Deleted member 651465

D

Deleted member 651465

How accurate were the radiation death scenes in ep 3? Those men seemed to be dissolving and it looked horrendous.
Very. The radiation changes your DNA and basically boils you from the inside out.

Akimov (the guy you never see properly) was described as having black skin (by the people that saw him at the hospital).

Very grim :(
 

Gee

Gee

Soldato
Joined
11 Jul 2007
Posts
4,194
What radiation does is damage the DNA. basically the building blocks of you. your body has a natural defence mechanism that when your DNA is damaged, the cell is told to stop reproducing and live out its normal life cycle and let other undamaged cells replace it. This is normal, and it's how we combat cancer naturally.

A small radiation dose would damage some of the cells DNA, your body would tell them to stop reproducing and your body would replace them using the good cells around them.

now, as the dose of radiation goes higher more and more cells get damaged. and told not to reproduce. the cells are still there, but they aren't going to reproduce and be replaced. so, as is normal, your cells die but this time as they die they aren't replaced. you slowly start to break down. There is a set time table, certain cells have a certain life span. your stomach is about a weeks turnover, your blood is a couple of days, your skin can be about a month.
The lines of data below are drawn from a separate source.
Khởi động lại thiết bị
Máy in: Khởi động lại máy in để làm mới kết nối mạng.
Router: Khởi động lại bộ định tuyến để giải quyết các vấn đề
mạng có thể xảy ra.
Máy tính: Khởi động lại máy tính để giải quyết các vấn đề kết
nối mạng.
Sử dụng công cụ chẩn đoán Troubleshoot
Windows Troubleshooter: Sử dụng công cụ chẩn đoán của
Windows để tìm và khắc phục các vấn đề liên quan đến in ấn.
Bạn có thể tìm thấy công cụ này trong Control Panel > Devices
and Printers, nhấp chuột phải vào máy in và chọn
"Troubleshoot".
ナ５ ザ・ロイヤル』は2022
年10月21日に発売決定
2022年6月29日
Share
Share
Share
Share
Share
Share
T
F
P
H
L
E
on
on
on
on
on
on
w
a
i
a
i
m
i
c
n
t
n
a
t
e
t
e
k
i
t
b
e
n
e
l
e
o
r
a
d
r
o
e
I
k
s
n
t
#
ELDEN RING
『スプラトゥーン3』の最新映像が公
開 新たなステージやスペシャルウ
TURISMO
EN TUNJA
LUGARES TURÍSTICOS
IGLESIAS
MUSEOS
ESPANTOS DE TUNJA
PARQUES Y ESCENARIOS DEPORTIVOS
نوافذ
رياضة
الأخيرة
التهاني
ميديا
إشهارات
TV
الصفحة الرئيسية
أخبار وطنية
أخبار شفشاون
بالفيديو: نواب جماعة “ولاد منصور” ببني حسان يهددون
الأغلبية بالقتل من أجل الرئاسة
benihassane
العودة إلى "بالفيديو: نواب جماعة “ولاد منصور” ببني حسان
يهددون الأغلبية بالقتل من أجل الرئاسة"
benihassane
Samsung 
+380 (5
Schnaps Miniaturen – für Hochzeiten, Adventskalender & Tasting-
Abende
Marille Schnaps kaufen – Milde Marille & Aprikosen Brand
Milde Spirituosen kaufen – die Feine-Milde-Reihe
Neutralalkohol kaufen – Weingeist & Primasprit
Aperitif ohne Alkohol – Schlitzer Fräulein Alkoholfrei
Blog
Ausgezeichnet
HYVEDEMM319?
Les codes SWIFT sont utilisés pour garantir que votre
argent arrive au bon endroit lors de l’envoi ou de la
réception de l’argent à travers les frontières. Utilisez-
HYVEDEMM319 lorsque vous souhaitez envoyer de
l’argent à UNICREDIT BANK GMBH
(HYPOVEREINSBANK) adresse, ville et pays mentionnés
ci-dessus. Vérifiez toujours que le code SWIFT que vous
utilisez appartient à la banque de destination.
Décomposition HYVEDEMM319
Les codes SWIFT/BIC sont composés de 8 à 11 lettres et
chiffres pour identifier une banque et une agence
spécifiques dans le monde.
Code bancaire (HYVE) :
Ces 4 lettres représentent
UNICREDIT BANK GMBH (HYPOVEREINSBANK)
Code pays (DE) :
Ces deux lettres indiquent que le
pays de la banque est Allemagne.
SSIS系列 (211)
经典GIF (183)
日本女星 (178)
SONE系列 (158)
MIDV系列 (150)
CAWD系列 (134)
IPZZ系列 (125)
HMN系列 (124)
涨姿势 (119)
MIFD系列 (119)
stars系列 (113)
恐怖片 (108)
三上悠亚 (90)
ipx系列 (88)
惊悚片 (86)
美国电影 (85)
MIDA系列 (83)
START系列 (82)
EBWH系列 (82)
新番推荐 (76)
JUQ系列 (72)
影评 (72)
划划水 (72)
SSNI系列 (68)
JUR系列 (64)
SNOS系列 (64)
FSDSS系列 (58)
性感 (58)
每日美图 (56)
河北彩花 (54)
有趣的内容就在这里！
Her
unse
So, as the cells die normally, nothing replaces them. From the point of a high dose on, you are already dead. it's just your cells are moving around doing their thing. They won't be replaced you won't heal. You are a dead thing walking, talking, and suffering.

Extreme radiation exposure... thats bad, but in a way more merciful? The radiation at this point is ionising radiation. This is strong enough to actually destroy the molecular bond of stuff. So, it's like getting hit with a really tiny machine gun. your cells, and stuff are shot full of little holes as the radiation particles penetrate your body and destroy some of the molecules. this starts to kill the cells.

Think of a cell like a steak. now picture the steak after tenderising it with a spiked mallet.

thats what the ionizing radiation does. couple that with the fact that your DNA is destroyed in the process means that the damage is completely unable to be healed.

With any luck at this point you just die. Because anything else is torture unimaginable.
 
Caporegime
Joined
22 Oct 2002
Posts
26,907
Location
Boston, Lincolnshire
How accurate were the radiation death scenes in ep 3? Those men seemed to be dissolving and it looked horrendous.

From reading up on this one of the firefighters had his eyes turned from brown to blue due to the intense radiation as he was one of the ones up on the roof so got a crazy amount of radiation. Can't be much more worse ways to die than what those men experienced. That poor chap that picked up that radioactive graphite rock killed himself in seconds and was none the wiser.